» **EXCERPTED PASSAGE**
Pro tip: Get local beta. If you see a line of bolts going up from the ground but can’t see the whole route—don’t assume it’s 100% bolted. It’s the practice at some crags not to bolt sections that can be traditionally protected. Double-check the guidebook or ask a local if the route you’re eying needs a couple of pieces of trad pro to send it safely.
Preparation and practice for leading
When top-roping routes, climb at a slightly slower pace. Stop at each bolt and locate an in-balance stance that allows you to clip. Get good at finding positions where you can rest and shake out your arms. Practice down climbing the tricky moves as well.
Clipping quickdraws and managing the rope
Clipping is the act of hanging the top carabiner on the bolt and putting the rope through the bottom carabiner. It’s a climbing skill unique to leading and it’s totally worth practicing. There are a couple of recommended techniques for passing the rope through the carabiner. Taking a climbing course is the best way to learn them, then you can practice until clipping feels natural with your left and right hand.
Practice helps develop a smooth, efficient clipping technique and prevents some common problems: gates facing the wrong direction and ropes exiting through the back of the carabiner (called back clipping). These mistakes can cause a carabiner to twist or cause the gate to open during a fall.

» **WHAT TO DO**
According to the climbing passage, what is the mistake called back clipping? The records are not required for this exercise.

[Dataset entries]
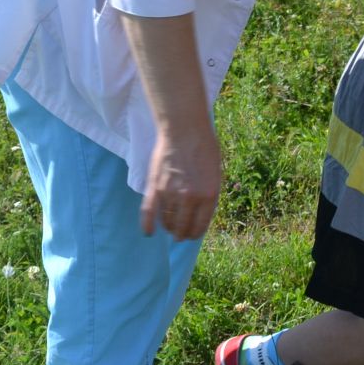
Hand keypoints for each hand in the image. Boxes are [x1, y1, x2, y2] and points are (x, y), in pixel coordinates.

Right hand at [140, 119, 221, 239]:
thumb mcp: (215, 174)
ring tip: (170, 227)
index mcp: (209, 195)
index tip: (192, 234)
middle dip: (181, 234)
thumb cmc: (204, 148)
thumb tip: (200, 215)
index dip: (195, 233)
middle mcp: (190, 198)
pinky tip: (148, 232)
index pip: (200, 226)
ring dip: (169, 227)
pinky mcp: (155, 187)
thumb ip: (208, 195)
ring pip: (167, 221)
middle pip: (182, 228)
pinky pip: (148, 213)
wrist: (186, 130)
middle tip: (180, 234)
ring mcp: (171, 194)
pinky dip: (147, 225)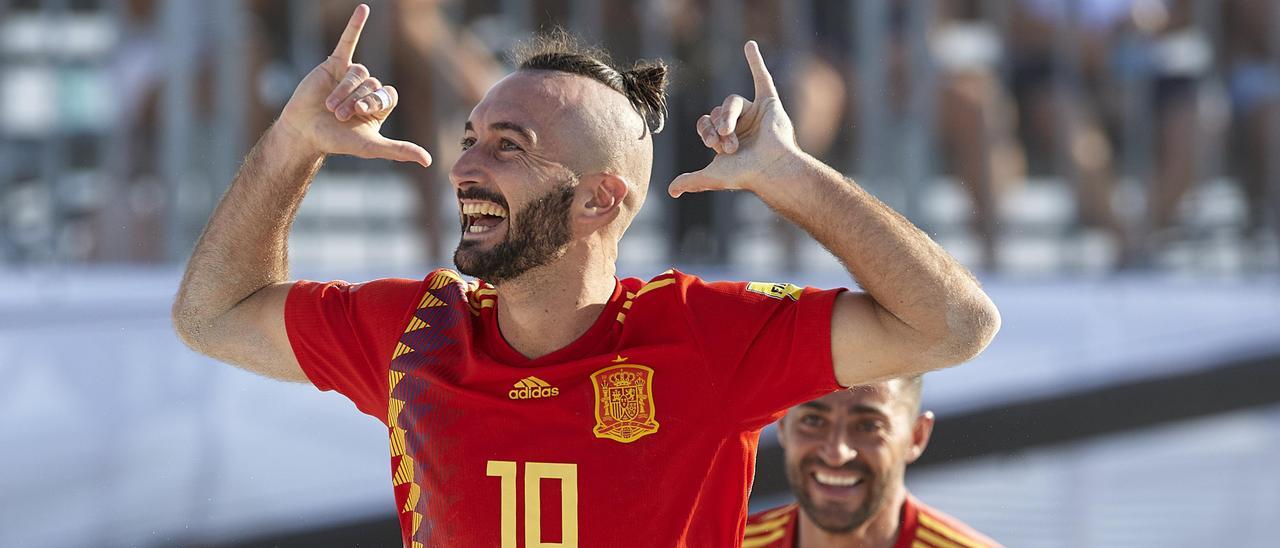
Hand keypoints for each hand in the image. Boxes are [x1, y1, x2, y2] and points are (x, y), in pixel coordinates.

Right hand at [276, 4, 430, 167]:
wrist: (304, 132)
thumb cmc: (336, 141)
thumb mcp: (371, 146)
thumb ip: (399, 150)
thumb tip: (428, 161)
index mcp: (379, 105)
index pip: (389, 94)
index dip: (377, 102)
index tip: (362, 114)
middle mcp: (368, 89)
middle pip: (373, 84)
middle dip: (356, 100)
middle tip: (341, 116)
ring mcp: (351, 76)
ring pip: (358, 73)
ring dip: (344, 91)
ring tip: (331, 107)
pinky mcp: (334, 64)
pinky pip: (348, 41)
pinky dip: (355, 25)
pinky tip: (364, 9)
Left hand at [668, 41, 799, 197]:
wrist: (770, 169)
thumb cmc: (745, 174)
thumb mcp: (712, 177)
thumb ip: (692, 181)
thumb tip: (670, 191)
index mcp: (727, 138)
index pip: (705, 122)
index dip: (705, 130)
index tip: (712, 145)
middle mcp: (740, 124)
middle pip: (717, 112)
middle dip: (719, 128)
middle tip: (729, 146)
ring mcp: (755, 113)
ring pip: (732, 101)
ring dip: (728, 117)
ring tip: (733, 134)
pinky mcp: (770, 103)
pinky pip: (762, 77)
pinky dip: (756, 61)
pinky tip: (749, 45)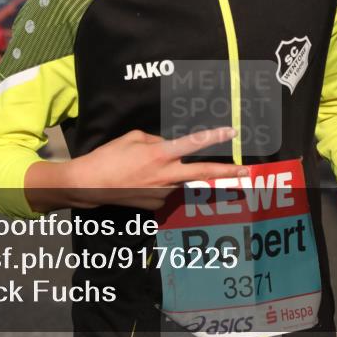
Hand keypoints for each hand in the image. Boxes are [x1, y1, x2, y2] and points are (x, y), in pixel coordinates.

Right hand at [62, 127, 248, 210]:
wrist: (90, 185)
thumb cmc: (108, 157)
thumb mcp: (133, 138)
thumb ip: (156, 141)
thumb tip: (167, 146)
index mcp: (161, 154)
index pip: (193, 143)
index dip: (214, 136)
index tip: (232, 132)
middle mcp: (166, 175)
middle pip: (203, 173)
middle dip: (227, 173)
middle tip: (246, 172)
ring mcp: (163, 192)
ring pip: (178, 179)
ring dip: (172, 173)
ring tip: (141, 169)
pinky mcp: (156, 204)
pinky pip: (165, 188)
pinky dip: (157, 182)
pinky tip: (138, 180)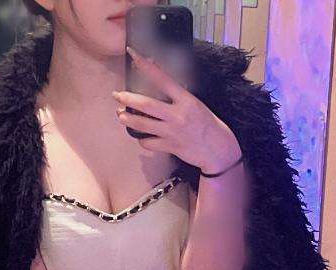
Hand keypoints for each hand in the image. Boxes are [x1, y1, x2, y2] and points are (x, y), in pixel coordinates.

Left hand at [113, 46, 242, 174]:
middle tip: (117, 95)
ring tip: (121, 115)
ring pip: (143, 124)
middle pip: (146, 104)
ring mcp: (172, 132)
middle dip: (128, 99)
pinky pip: (148, 142)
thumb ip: (177, 95)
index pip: (162, 78)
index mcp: (186, 100)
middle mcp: (177, 115)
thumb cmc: (207, 124)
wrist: (218, 149)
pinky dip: (143, 139)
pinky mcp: (170, 147)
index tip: (132, 53)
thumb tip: (158, 81)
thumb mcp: (195, 104)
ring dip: (128, 119)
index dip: (146, 65)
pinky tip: (143, 136)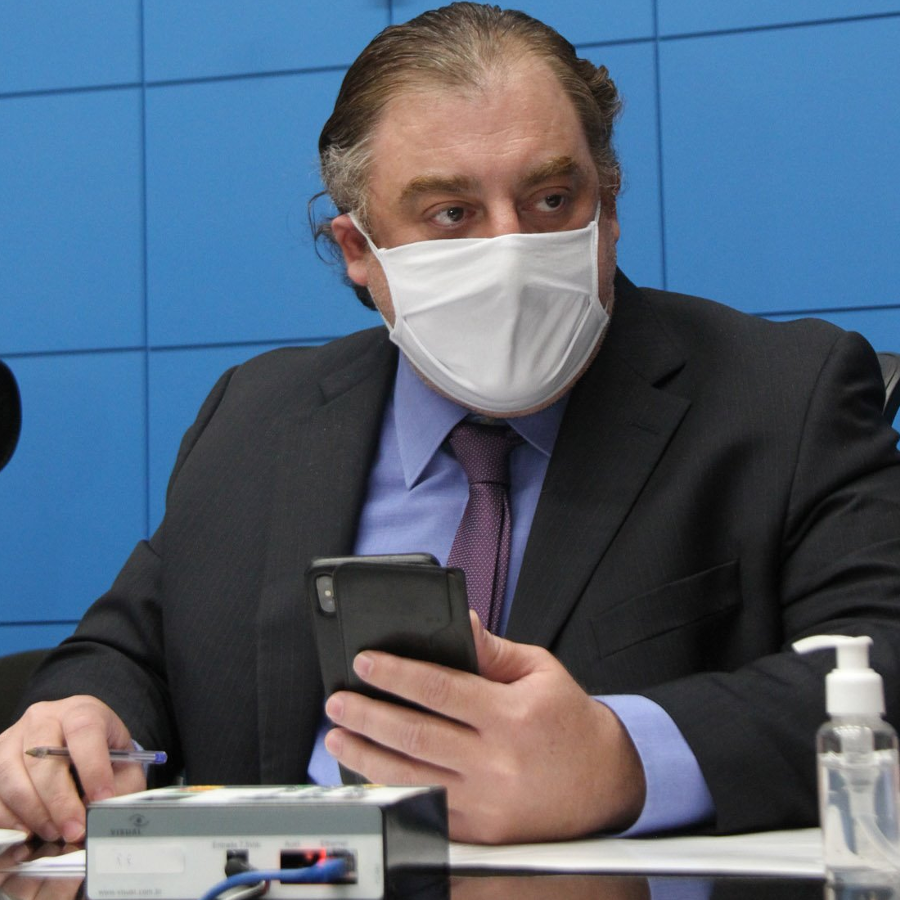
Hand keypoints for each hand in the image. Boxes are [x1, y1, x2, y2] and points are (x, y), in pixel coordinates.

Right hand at [0, 696, 145, 842]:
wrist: (78, 745)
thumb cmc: (102, 753)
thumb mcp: (123, 762)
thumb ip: (119, 784)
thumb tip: (103, 812)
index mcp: (81, 710)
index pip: (84, 730)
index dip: (93, 767)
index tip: (102, 798)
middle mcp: (43, 718)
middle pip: (41, 759)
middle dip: (59, 802)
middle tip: (74, 829)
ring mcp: (13, 738)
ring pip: (11, 778)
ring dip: (34, 813)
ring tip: (55, 831)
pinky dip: (10, 818)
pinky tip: (30, 829)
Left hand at [324, 612, 645, 843]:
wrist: (605, 784)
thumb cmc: (569, 721)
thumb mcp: (540, 671)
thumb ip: (492, 650)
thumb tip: (459, 622)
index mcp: (512, 715)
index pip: (440, 688)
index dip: (396, 673)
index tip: (365, 662)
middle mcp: (496, 760)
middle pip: (415, 734)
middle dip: (367, 714)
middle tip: (338, 701)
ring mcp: (486, 801)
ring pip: (410, 776)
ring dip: (365, 757)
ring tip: (338, 738)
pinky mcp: (481, 830)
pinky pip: (424, 809)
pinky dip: (390, 791)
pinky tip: (368, 775)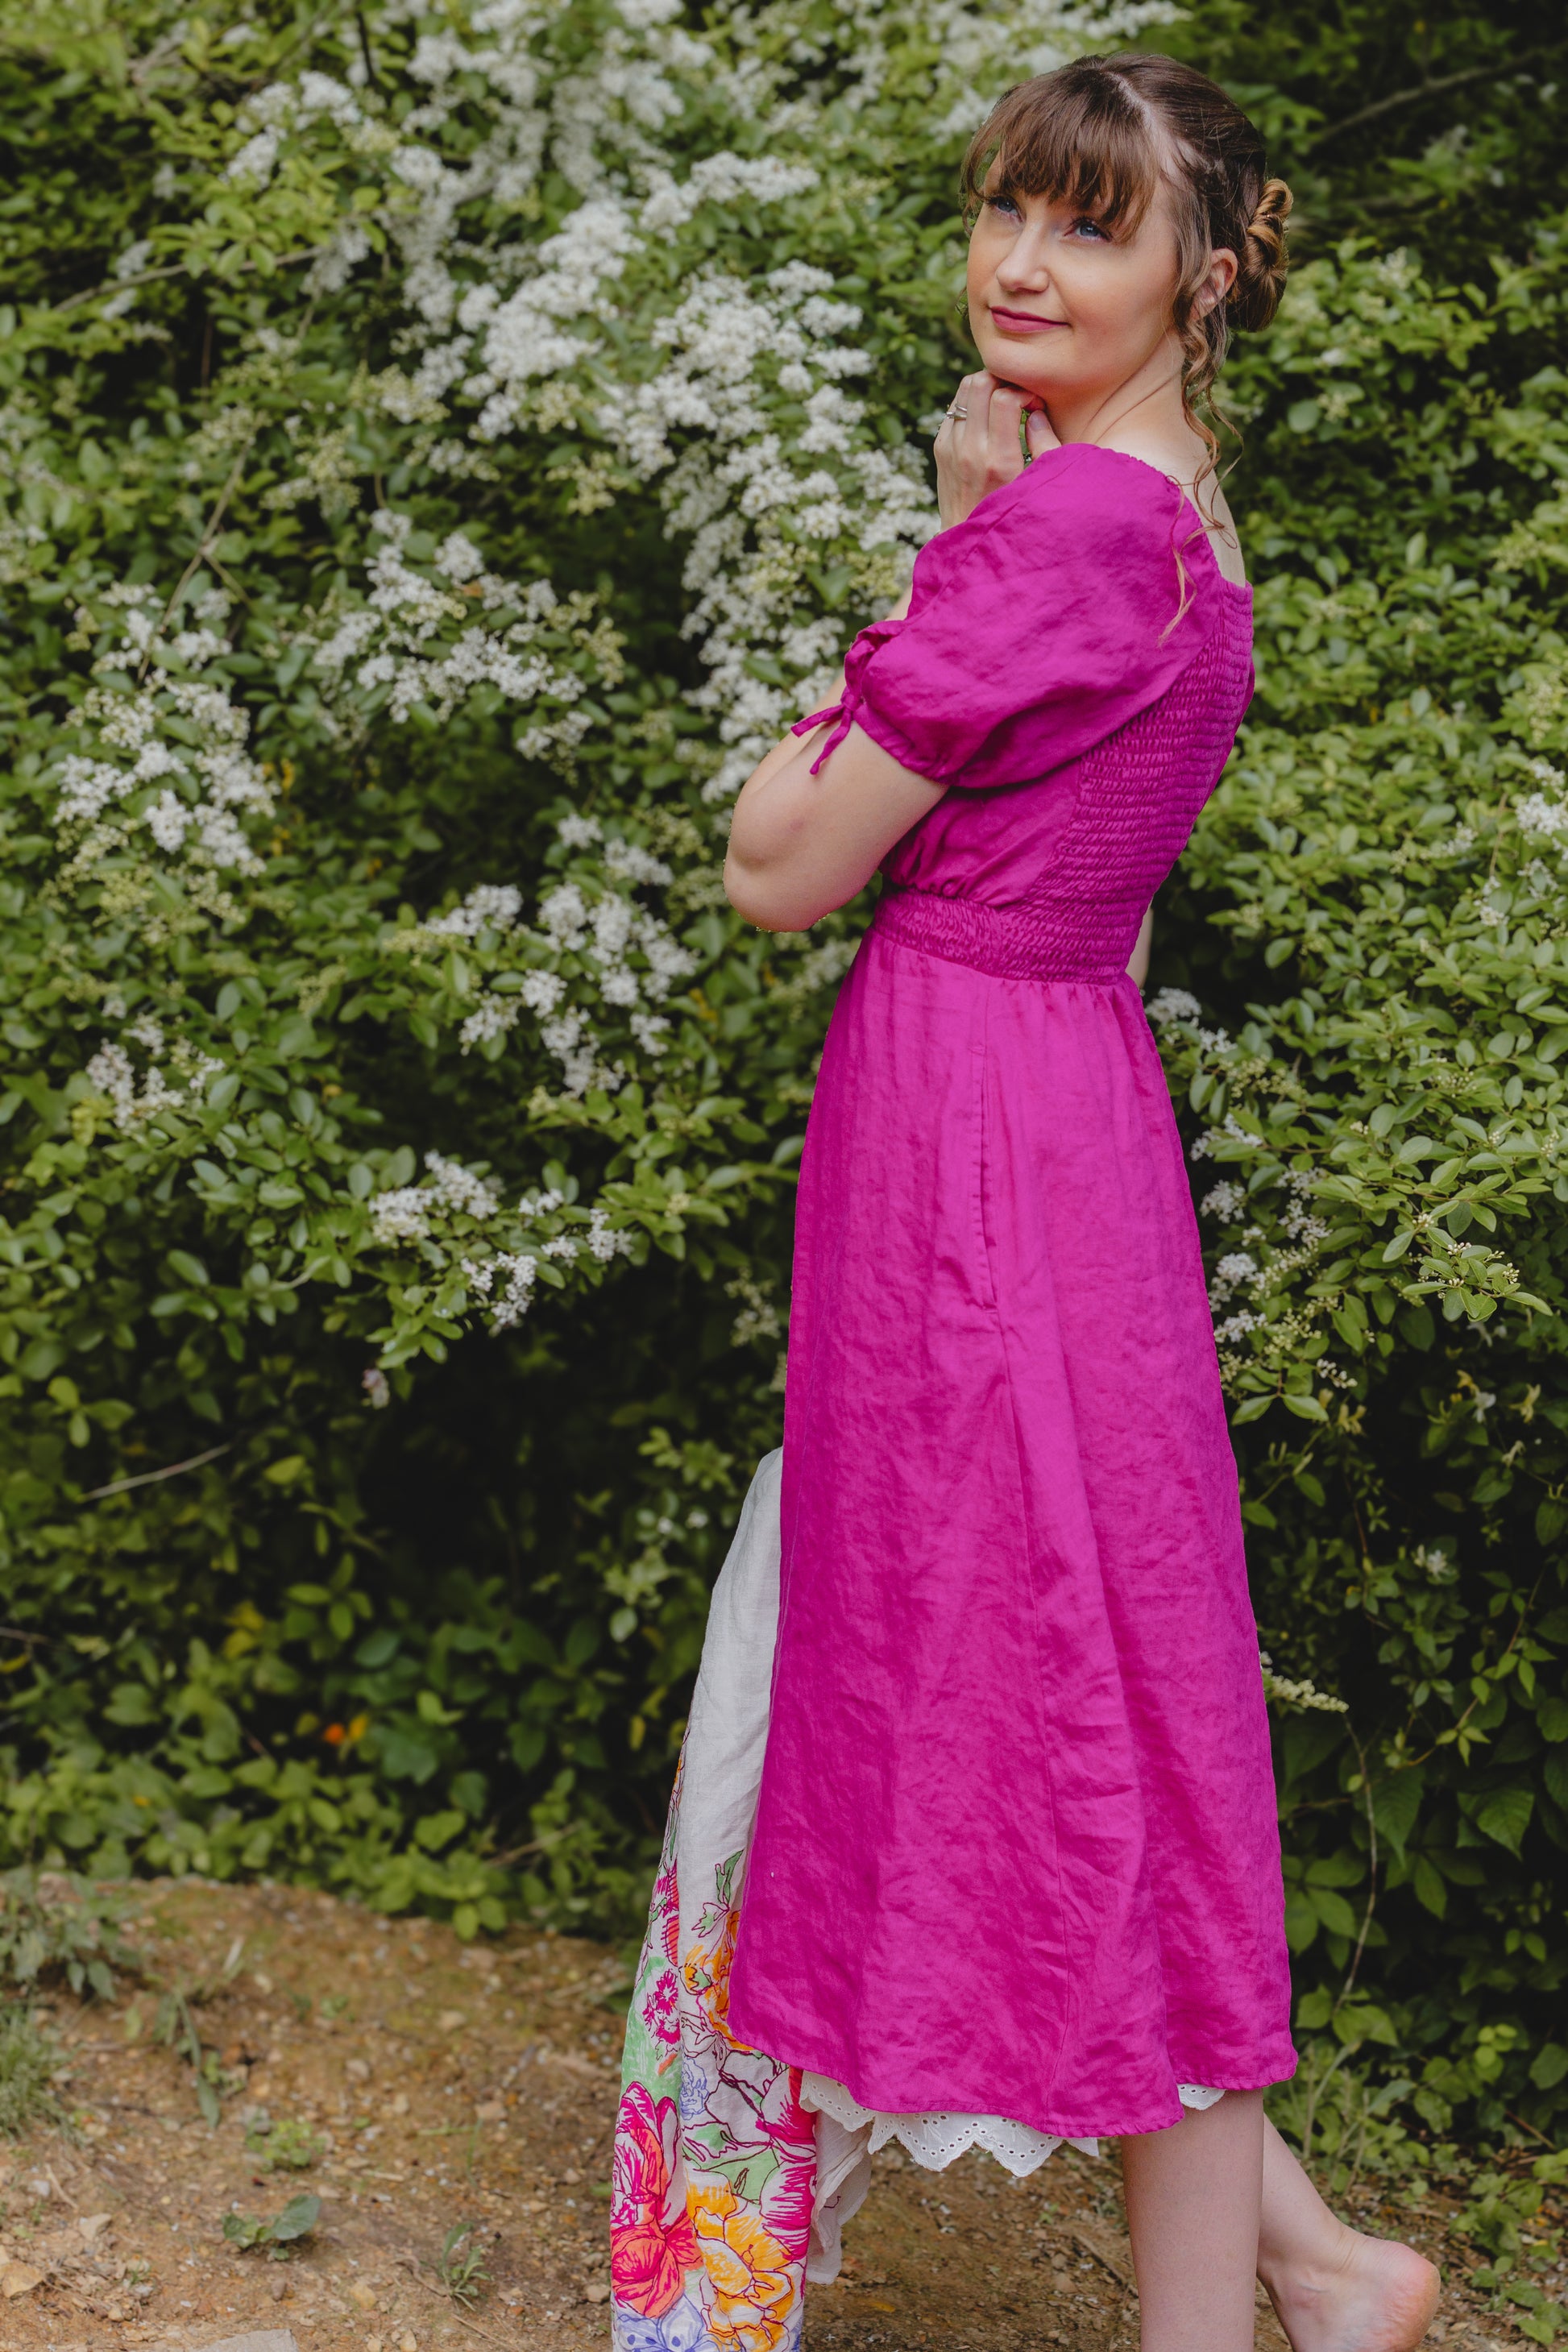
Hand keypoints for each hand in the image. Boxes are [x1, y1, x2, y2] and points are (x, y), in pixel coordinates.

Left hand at [933, 370, 1056, 530]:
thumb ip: (1045, 445)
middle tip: (1017, 394)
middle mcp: (970, 450)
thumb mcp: (1037, 484)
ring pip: (964, 388)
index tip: (1034, 404)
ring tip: (1001, 401)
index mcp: (999, 460)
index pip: (1005, 399)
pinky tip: (985, 417)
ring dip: (986, 385)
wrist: (967, 537)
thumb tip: (1035, 411)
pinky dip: (971, 401)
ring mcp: (950, 447)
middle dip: (1004, 379)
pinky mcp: (939, 446)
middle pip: (981, 383)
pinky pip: (954, 405)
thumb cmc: (1011, 512)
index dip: (1024, 391)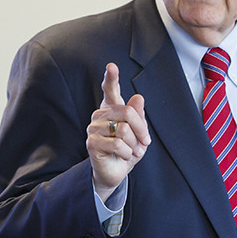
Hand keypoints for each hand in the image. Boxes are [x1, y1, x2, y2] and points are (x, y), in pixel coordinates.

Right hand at [86, 63, 150, 200]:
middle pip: (127, 112)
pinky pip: (117, 144)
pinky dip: (127, 152)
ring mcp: (94, 128)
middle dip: (141, 129)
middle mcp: (101, 115)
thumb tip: (138, 97)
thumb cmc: (128, 150)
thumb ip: (139, 116)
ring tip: (132, 151)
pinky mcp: (92, 142)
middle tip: (145, 142)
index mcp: (112, 109)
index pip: (110, 90)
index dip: (111, 78)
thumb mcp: (140, 134)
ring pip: (123, 130)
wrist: (117, 171)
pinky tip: (124, 155)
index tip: (112, 66)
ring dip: (134, 144)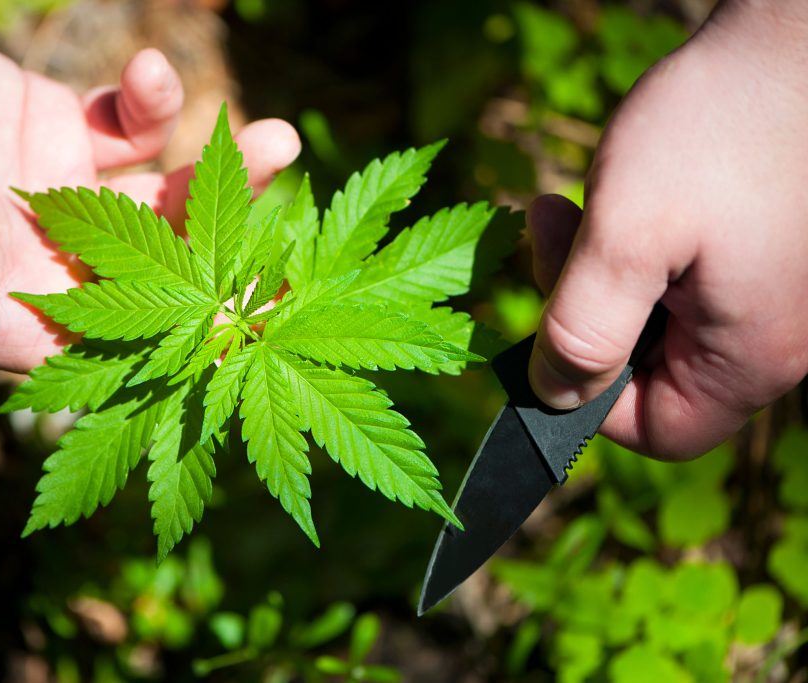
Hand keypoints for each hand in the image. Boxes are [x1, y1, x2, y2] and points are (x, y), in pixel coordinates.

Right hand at [0, 0, 299, 491]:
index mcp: (18, 314)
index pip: (121, 348)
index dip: (187, 346)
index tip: (255, 333)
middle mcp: (53, 263)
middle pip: (165, 273)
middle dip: (231, 251)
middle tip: (291, 233)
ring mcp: (69, 197)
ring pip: (165, 198)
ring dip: (222, 173)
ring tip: (283, 140)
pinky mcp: (65, 130)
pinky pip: (129, 123)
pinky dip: (153, 100)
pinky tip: (157, 70)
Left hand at [527, 0, 807, 458]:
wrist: (796, 34)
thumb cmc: (719, 128)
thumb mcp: (628, 237)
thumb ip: (585, 331)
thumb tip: (553, 395)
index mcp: (749, 357)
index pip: (657, 430)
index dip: (586, 400)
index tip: (544, 330)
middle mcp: (770, 338)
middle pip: (651, 372)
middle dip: (582, 315)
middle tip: (548, 235)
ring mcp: (768, 293)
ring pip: (657, 319)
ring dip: (598, 272)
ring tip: (573, 207)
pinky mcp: (760, 250)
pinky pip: (679, 277)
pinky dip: (631, 247)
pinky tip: (616, 195)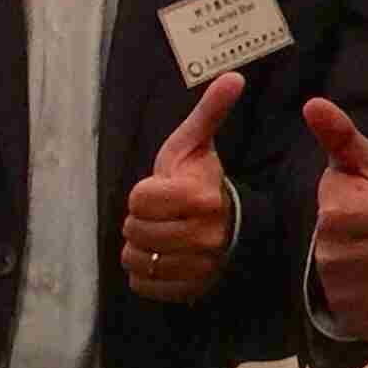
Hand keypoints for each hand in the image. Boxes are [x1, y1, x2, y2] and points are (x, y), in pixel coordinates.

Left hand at [122, 72, 242, 302]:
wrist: (231, 227)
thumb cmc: (203, 181)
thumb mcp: (198, 145)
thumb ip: (210, 112)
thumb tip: (234, 77)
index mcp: (198, 197)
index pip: (138, 199)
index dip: (143, 194)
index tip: (160, 191)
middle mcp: (200, 235)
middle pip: (134, 230)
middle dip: (139, 220)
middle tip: (157, 215)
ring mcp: (195, 267)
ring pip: (136, 259)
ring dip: (139, 248)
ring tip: (157, 236)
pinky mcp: (188, 290)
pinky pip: (143, 285)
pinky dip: (144, 274)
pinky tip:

» **COMPLETED EXERCISE**
Back clipping is when the rope exits through the back of the carabiner.